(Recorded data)
-.-.-

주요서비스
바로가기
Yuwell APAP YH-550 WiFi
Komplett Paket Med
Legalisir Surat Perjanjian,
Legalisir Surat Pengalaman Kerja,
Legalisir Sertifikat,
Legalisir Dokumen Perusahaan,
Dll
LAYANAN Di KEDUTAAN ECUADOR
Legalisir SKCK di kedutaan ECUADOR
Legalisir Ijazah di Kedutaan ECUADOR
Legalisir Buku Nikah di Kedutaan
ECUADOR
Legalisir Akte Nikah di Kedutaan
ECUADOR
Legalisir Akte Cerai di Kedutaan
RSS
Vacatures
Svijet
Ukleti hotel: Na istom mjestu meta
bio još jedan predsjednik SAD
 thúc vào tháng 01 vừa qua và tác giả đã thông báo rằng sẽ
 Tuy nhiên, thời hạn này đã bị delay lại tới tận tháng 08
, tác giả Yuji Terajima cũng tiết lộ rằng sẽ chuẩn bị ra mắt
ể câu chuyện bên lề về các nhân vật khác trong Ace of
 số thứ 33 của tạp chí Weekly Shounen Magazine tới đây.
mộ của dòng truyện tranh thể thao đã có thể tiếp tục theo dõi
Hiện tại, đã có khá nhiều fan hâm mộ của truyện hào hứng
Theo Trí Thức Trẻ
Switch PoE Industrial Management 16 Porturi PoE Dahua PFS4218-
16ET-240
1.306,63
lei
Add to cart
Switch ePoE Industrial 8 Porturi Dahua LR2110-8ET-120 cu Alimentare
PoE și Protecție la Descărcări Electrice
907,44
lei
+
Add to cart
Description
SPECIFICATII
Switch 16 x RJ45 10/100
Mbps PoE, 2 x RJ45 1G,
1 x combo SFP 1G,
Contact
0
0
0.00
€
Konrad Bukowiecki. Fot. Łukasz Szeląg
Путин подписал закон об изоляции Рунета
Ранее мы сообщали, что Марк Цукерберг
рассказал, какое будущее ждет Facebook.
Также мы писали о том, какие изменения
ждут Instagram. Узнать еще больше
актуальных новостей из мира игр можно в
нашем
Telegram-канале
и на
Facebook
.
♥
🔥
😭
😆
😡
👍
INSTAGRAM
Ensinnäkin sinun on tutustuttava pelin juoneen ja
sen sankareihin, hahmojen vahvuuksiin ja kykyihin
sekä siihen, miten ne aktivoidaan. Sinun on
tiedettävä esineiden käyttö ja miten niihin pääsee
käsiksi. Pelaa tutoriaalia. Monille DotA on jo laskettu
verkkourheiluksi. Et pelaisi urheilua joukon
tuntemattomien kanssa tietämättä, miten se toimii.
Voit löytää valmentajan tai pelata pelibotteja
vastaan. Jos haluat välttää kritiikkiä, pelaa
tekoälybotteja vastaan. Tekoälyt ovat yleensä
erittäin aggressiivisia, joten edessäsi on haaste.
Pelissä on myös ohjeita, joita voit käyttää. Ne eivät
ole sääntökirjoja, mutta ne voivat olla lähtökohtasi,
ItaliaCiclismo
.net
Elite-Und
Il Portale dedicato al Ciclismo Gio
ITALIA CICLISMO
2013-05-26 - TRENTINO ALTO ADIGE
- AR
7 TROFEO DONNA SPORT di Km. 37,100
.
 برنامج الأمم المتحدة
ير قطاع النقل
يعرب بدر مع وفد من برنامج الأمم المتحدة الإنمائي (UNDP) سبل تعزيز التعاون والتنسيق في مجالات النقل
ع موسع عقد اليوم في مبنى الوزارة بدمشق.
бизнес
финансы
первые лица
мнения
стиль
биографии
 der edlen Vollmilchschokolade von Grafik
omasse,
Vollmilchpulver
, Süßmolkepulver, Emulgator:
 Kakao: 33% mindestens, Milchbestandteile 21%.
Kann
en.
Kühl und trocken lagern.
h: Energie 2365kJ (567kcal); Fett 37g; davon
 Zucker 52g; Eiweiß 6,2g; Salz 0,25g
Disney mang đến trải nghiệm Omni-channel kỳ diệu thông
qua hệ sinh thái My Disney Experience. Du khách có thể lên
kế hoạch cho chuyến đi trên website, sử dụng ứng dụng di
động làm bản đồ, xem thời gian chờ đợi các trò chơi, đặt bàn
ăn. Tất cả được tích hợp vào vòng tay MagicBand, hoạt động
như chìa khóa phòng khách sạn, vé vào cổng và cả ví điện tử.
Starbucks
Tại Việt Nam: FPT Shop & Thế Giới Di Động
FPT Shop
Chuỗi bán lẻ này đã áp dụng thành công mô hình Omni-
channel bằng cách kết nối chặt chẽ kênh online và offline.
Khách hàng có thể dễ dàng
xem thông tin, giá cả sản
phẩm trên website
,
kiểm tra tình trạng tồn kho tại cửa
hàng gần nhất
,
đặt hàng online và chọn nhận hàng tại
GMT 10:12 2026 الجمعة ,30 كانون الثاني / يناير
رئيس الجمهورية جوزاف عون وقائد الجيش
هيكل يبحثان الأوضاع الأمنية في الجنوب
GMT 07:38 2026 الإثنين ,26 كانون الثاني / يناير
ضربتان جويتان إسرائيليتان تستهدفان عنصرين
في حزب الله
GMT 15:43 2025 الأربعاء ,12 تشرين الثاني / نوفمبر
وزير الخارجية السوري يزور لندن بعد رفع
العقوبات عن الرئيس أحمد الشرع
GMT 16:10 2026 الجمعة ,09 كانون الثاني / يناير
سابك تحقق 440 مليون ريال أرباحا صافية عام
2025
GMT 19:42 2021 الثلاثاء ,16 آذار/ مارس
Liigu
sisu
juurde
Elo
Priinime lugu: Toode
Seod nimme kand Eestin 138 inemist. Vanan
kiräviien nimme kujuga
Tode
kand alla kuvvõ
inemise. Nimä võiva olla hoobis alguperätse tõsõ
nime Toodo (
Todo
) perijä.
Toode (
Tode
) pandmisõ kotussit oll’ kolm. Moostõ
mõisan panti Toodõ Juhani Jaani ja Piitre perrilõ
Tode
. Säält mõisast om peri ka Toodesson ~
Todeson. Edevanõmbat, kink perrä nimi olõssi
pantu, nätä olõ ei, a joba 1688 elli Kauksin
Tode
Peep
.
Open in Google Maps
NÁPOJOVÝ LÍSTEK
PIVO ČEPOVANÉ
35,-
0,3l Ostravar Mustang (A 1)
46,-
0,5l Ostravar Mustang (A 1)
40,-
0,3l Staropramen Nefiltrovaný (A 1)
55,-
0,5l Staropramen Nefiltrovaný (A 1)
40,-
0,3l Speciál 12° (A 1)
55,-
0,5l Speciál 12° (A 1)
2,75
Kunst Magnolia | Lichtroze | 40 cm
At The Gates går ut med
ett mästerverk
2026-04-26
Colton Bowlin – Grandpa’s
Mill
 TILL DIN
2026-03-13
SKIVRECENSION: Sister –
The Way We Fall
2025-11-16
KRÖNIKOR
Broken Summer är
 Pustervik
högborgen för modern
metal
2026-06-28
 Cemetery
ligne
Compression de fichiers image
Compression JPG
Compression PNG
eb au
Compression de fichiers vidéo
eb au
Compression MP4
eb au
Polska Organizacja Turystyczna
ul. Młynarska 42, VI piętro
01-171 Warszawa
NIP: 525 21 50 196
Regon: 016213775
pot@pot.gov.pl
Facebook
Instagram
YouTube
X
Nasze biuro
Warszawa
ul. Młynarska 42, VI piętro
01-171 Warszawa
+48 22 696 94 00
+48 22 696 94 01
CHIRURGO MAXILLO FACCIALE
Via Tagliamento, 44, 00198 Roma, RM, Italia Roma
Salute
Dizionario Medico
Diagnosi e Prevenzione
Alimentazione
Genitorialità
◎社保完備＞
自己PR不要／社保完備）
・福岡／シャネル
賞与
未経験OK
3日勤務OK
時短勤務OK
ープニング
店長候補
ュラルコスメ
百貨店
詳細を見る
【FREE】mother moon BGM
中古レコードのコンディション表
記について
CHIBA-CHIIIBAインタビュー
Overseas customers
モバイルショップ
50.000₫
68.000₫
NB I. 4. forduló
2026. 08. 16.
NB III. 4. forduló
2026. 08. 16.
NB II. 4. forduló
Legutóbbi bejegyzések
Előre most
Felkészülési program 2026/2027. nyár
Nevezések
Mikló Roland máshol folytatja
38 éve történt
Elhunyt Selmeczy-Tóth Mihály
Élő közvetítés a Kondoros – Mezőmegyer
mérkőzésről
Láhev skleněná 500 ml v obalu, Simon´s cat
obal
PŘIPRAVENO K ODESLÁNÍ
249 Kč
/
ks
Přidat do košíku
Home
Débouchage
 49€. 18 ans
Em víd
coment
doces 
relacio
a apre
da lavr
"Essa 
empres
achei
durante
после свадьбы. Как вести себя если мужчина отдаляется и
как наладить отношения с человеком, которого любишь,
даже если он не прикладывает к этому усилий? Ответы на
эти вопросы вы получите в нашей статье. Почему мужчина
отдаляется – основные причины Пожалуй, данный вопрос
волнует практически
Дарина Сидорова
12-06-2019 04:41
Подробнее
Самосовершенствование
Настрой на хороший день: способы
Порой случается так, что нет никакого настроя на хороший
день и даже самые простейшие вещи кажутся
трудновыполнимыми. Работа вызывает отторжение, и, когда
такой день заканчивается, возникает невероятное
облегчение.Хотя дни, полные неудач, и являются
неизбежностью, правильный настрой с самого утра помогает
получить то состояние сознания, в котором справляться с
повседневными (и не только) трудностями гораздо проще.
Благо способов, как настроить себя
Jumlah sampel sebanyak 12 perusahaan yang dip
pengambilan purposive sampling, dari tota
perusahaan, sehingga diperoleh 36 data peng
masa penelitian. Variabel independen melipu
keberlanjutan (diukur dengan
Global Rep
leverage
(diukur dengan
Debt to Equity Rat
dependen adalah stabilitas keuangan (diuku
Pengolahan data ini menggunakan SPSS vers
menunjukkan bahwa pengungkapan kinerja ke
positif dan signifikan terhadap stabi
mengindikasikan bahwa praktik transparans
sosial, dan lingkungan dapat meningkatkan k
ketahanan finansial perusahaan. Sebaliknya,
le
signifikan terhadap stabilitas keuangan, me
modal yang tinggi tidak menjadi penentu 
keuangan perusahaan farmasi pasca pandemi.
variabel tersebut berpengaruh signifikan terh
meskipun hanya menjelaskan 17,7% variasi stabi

-.-.-

__What to work on__. Your response should hold the lines from the first line of the entries above through the line with "Tuy nhiên, thời", each retyped exactly, and nothing else.

__Solution to the problem__.
주요서비스
바로가기
Yuwell APAP YH-550 WiFi
Komplett Paket Med
Legalisir Surat Perjanjian,
Legalisir Surat Pengalaman Kerja,
Legalisir Sertifikat,
Legalisir Dokumen Perusahaan,
Dll
LAYANAN Di KEDUTAAN ECUADOR
Legalisir SKCK di kedutaan ECUADOR
Legalisir Ijazah di Kedutaan ECUADOR
Legalisir Buku Nikah di Kedutaan
ECUADOR
Legalisir Akte Nikah di Kedutaan
ECUADOR
Legalisir Akte Cerai di Kedutaan
RSS
Vacatures
Svijet
Ukleti hotel: Na istom mjestu meta
bio još jedan predsjednik SAD
 thúc vào tháng 01 vừa qua và tác giả đã thông báo rằng sẽ
 Tuy nhiên, thời hạn này đã bị delay lại tới tận tháng 08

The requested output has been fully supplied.